Better than 99% of quantum physicists are non=christian. They have found something far more beautiful, inspiring, empowering, and satisfing. My life is a gagillion times better as an ex-christian than a christian. when I stopped insisting that God be part of my worldview, the beauty of live exploded - within and without.
I believe in god. Its true most people believe in a god because he or her needs a reason to feel adequate like there is something to keep them from falling in this desoate pit. Let's examine the word god. Its just a title. There are many gods. I so happen to believe in jehovah. There is a difference in religious people than those who ust believe in a certain deity. Let's face this... all things must end...atleast in this world. So if my lord exists then the non believers will see and then be forced beyond will to see the truth. Belief requires a humble person anyway. I have had too much destruction in my life to ignore the miracles of something greater than myself. Also let's examine the word devil...it simply means liar.

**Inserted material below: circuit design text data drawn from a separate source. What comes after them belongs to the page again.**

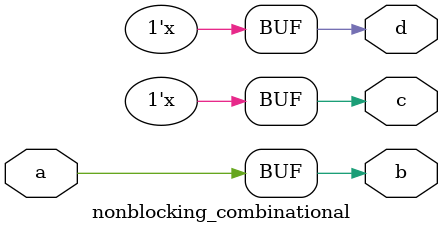
<source format=v>
module nonblocking_combinational (
    input wire a,
    output reg b, c, d
);
    always @(a) begin
        b <= a;
        c <= b; // c sẽ lấy giá trị cũ của b trước khi khối always này bắt đầu
        d <= c; // d sẽ lấy giá trị cũ của c trước khi khối always này bắt đầu
		  // Khi a thay đổi, b sẽ được gán giá trị mới của a
		  // Tuy nhiên, c sẽ được gán giá trị ban đầu của b, và d sẽ được gán giá trị ban đầu của c
		  //Giá trị của b và c chỉ được cập nhật sau khi toàn bộ khối always đã thực thi
    end
endmodule
</source>
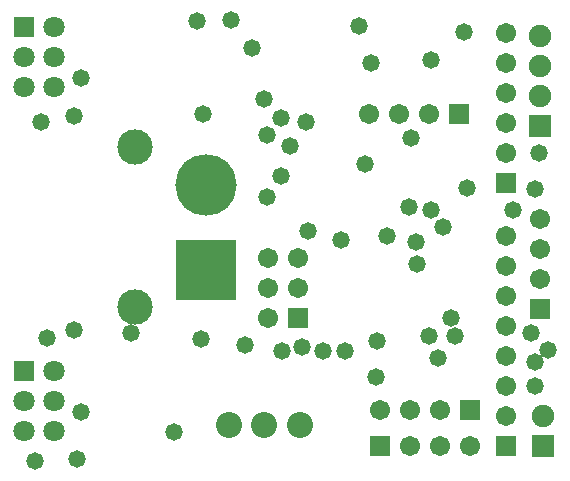
<source format=gbs>
G04*
G04 #@! TF.GenerationSoftware,Altium Limited,Altium Designer,19.0.12 (326)*
G04*
G04 Layer_Color=16711935*
%FSLAX25Y25*%
%MOIN*%
G70*
G01*
G75*
%ADD44C,0.06706*%
%ADD45R,0.06706X0.06706*%
%ADD46C,0.07493*%
%ADD47R,0.07493X0.07493*%
%ADD48C,0.05800*%
%ADD49R,0.06706X0.06706*%
%ADD50R,0.20485X0.20485*%
%ADD51C,0.20485*%
%ADD52C,0.11824*%
%ADD53C,0.07099*%
%ADD54R,0.07099X0.07099*%
%ADD55C,0.08674*%
D44*
X178000Y85221D02*
D03*
Y75221D02*
D03*
Y65221D02*
D03*
X166500Y107000D02*
D03*
Y117000D02*
D03*
Y127000D02*
D03*
Y137000D02*
D03*
Y147000D02*
D03*
Y19568D02*
D03*
Y29568D02*
D03*
Y39568D02*
D03*
Y49569D02*
D03*
Y59569D02*
D03*
Y69569D02*
D03*
Y79568D02*
D03*
X121000Y120000D02*
D03*
X131000D02*
D03*
X141000D02*
D03*
X154500Y9500D02*
D03*
X144500D02*
D03*
X134500D02*
D03*
X87324Y72000D02*
D03*
X97324D02*
D03*
X87324Y62000D02*
D03*
X97324D02*
D03*
X87324Y52000D02*
D03*
X144500Y21500D02*
D03*
X134500D02*
D03*
X124500D02*
D03*
D45*
X178000Y55221D02*
D03*
X166500Y97000D02*
D03*
Y9568D02*
D03*
X97324Y52000D02*
D03*
D46*
X179000Y19568D02*
D03*
X178000Y126000D02*
D03*
Y136000D02*
D03*
Y146000D02*
D03*
D47*
X179000Y9568D02*
D03*
X178000Y116000D02*
D03*
D48*
X91500Y99500D02*
D03*
Y118713D02*
D03*
X9500Y4500D02*
D03*
X23500Y5000D02*
D03*
X119720Y103500D02*
D03*
X176330Y95000D02*
D03*
X175000Y47000D02*
D03*
X123513Y44507D02*
D03*
X144000Y38763D02*
D03*
X92000Y41000D02*
D03*
X56000Y14247D02*
D03*
X41500Y47000D02*
D03*
X65000Y45000D02*
D03*
X13500Y45500D02*
D03*
X25000Y20920D02*
D03*
X22500Y48000D02*
D03*
X180500Y41500D02*
D03*
X141500Y138000D02*
D03*
X152745Y147598D02*
D03*
X117500Y149500D02*
D03*
X121500Y137000D02*
D03*
X100000Y117500D02*
D03*
X94500Y109500D02*
D03*
X87000Y92500D02*
D03*
Y113000D02*
D03*
X86000Y125000D02*
D03*
X82000Y142051D02*
D03*
X75000Y151500D02*
D03*
X63500Y151000D02*
D03*
X25000Y132000D02*
D03*
X11500Y117500D02*
D03*
X148098Y52000D02*
D03*
X135000Y112000D02*
D03*
X127000Y79568D02*
D03*
X169000Y88000D02*
D03*
X153650Y95500D02*
D03*
X176330Y37500D02*
D03*
X100500Y81000D02*
D03*
X134242Y89000D02*
D03*
X145500Y82500D02*
D03*
X141500Y88000D02*
D03*
X136984Y70150D02*
D03*
X79500Y43000D02*
D03*
X65500Y119956D02*
D03*
X136500Y77500D02*
D03*
X98500Y42500D02*
D03*
X105425Y41000D02*
D03*
X111500Y78000D02*
D03*
X112799Y41000D02*
D03*
X141000Y46000D02*
D03*
X149500D02*
D03*
X176217Y29500D02*
D03*
X177500Y107000D02*
D03*
X123320Y32500D02*
D03*
X22500Y119500D02*
D03*
D49*
X151000Y120000D02*
D03*
X124500Y9500D02*
D03*
X154500Y21500D02*
D03*
D50*
X66622Y68252D02*
D03*
D51*
Y96598D02*
D03*
D52*
X43000Y109000D02*
D03*
Y55850D02*
D03*
D53*
X16000Y14500D02*
D03*
X6000D02*
D03*
X16000Y24500D02*
D03*
X6000D02*
D03*
X16000Y34500D02*
D03*
Y129000D02*
D03*
X6000D02*
D03*
X16000Y139000D02*
D03*
X6000D02*
D03*
X16000Y149000D02*
D03*
D54*
X6000Y34500D02*
D03*
Y149000D02*
D03*
D55*
X74189Y16500D02*
D03*
X97811D02*
D03*
X86000D02*
D03*
M02*

</source>
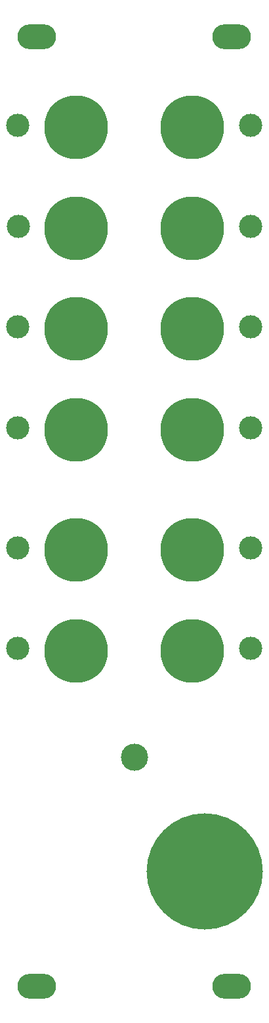
<source format=gbr>
G04 #@! TF.GenerationSoftware,KiCad,Pcbnew,(5.1.4)-1*
G04 #@! TF.CreationDate,2019-11-26T14:43:03+00:00*
G04 #@! TF.ProjectId,MidiMonger_panel,4d696469-4d6f-46e6-9765-725f70616e65,rev?*
G04 #@! TF.SameCoordinates,Original*
G04 #@! TF.FileFunction,Soldermask,Bot*
G04 #@! TF.FilePolarity,Negative*
%FSLAX46Y46*%
G04 Gerber Fmt 4.6, Leading zero omitted, Abs format (unit mm)*
G04 Created by KiCad (PCBNEW (5.1.4)-1) date 2019-11-26 14:43:03*
%MOMM*%
%LPD*%
G04 APERTURE LIST*
%ADD10O,5.000000X3.200000*%
%ADD11C,3.500000*%
%ADD12C,15.000000*%
%ADD13C,3.000000*%
%ADD14C,8.200000*%
G04 APERTURE END LIST*
D10*
X128600000Y-33800000D03*
X103400000Y-33800000D03*
X128600000Y-156300000D03*
X103400000Y-156300000D03*
D11*
X116000000Y-126750000D03*
D12*
X125050000Y-141500000D03*
D13*
X131001200Y-112739000D03*
X131001200Y-99734200D03*
X131001200Y-84221400D03*
X131001200Y-71216600D03*
X131001200Y-58237200D03*
X131001200Y-45232400D03*
X101000000Y-112739000D03*
X101000000Y-99734200D03*
X101000000Y-84221400D03*
X101000000Y-71242000D03*
X101003800Y-58237200D03*
X101000000Y-45232400D03*
D14*
X123500000Y-58500000D03*
X123500000Y-71500000D03*
X123500000Y-84500000D03*
X123500000Y-100000000D03*
X123500000Y-113000000D03*
X108500000Y-113000000D03*
X108500000Y-100000000D03*
X108500000Y-84500000D03*
X108500000Y-71500000D03*
X108500000Y-58500000D03*
X108500000Y-45500000D03*
X123500000Y-45500000D03*
M02*

</source>
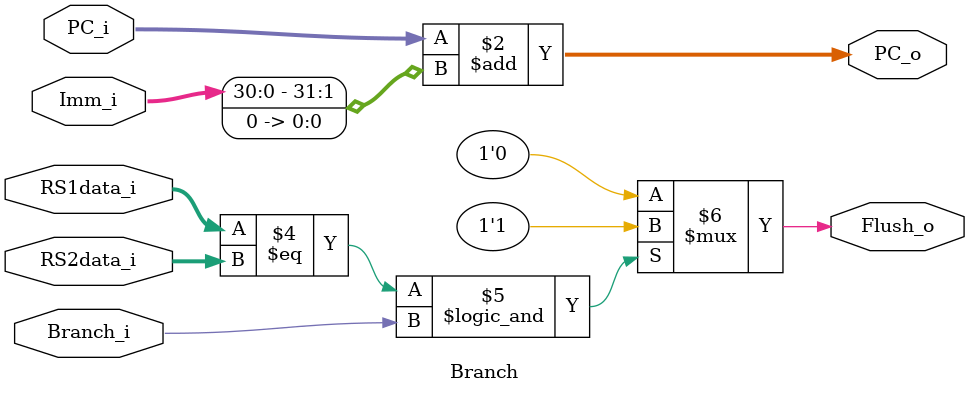
<source format=v>
module  Branch
(
    RS1data_i,
    RS2data_i,
    Branch_i,
    Imm_i,
    PC_i,
    Flush_o,
    PC_o
);

input   [31:0]  RS1data_i;
input   [31:0]  RS2data_i;
input           Branch_i;
input   [31:0]  Imm_i;
input   [31:0]  PC_i;
output reg      Flush_o;
output  [31:0]  PC_o;

assign PC_o = PC_i + (Imm_i << 1);

always @(RS1data_i or RS2data_i or Branch_i or Imm_i or PC_i) begin
	Flush_o = (RS1data_i == RS2data_i && Branch_i) ? 1'b1 : 1'b0;
end

endmodule

</source>
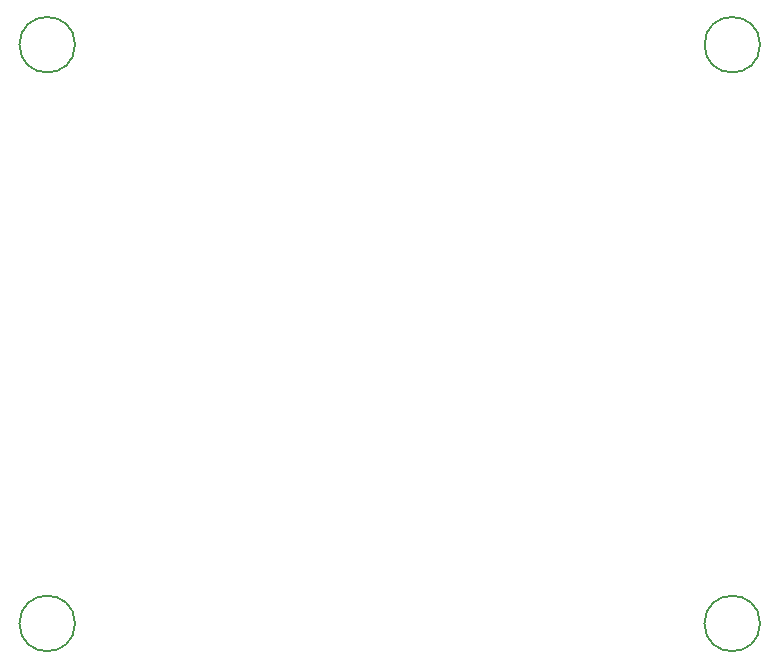
<source format=gbr>
%TF.GenerationSoftware,KiCad,Pcbnew,7.0.7*%
%TF.CreationDate,2023-11-11T20:47:19+01:00*%
%TF.ProjectId,LITEXCNC-HUB75HAT,4c495445-5843-44e4-932d-485542373548,rev?*%
%TF.SameCoordinates,Original*%
%TF.FileFunction,Other,Comment*%
%FSLAX46Y46*%
G04 Gerber Fmt 4.6, Leading zero omitted, Abs format (unit mm)*
G04 Created by KiCad (PCBNEW 7.0.7) date 2023-11-11 20:47:19*
%MOMM*%
%LPD*%
G01*
G04 APERTURE LIST*
%ADD10C,0.150000*%
G04 APERTURE END LIST*
D10*
%TO.C,REF\u002A\u002A*%
X25910000Y70112000D02*
G75*
G03*
X25910000Y70112000I-2350000J0D01*
G01*
X83910000Y21112000D02*
G75*
G03*
X83910000Y21112000I-2350000J0D01*
G01*
X25910000Y21112000D02*
G75*
G03*
X25910000Y21112000I-2350000J0D01*
G01*
X83910000Y70112000D02*
G75*
G03*
X83910000Y70112000I-2350000J0D01*
G01*
%TD*%
M02*

</source>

Look, people are comfortable with there sin. We all (myself included) hold our sins near and dear to our hearts. We don’t want to be accountable to an intelligent designer so we PRETEND there isn’t one.
At first, I thought I believed because it was what I was raised to believe. Then, I thought I didn't believe because so many things never made sense to me. After that, I thought I was agnostic. Now, after realizing that there's more to the multiverse, this universe, and existence than any of us can comprehend, I realized that no one has asked the right questions. This all goes beyond "belief", and pertains more to the details of what is believed.
I do not.
Because it doesn't exist.
I can find nothing that can't be explained without invoking a god.
"I contend that we are both atheists. I just believe in one fewer god than you do. When you understand why you dismiss all the other possible gods, you will understand why I dismiss yours.", Stephen Roberts.
The idea of a god is preposterous on its face and there isn't a single shred of evidence to even suggest the existance of a real god. Man invented god. That is the simple truth.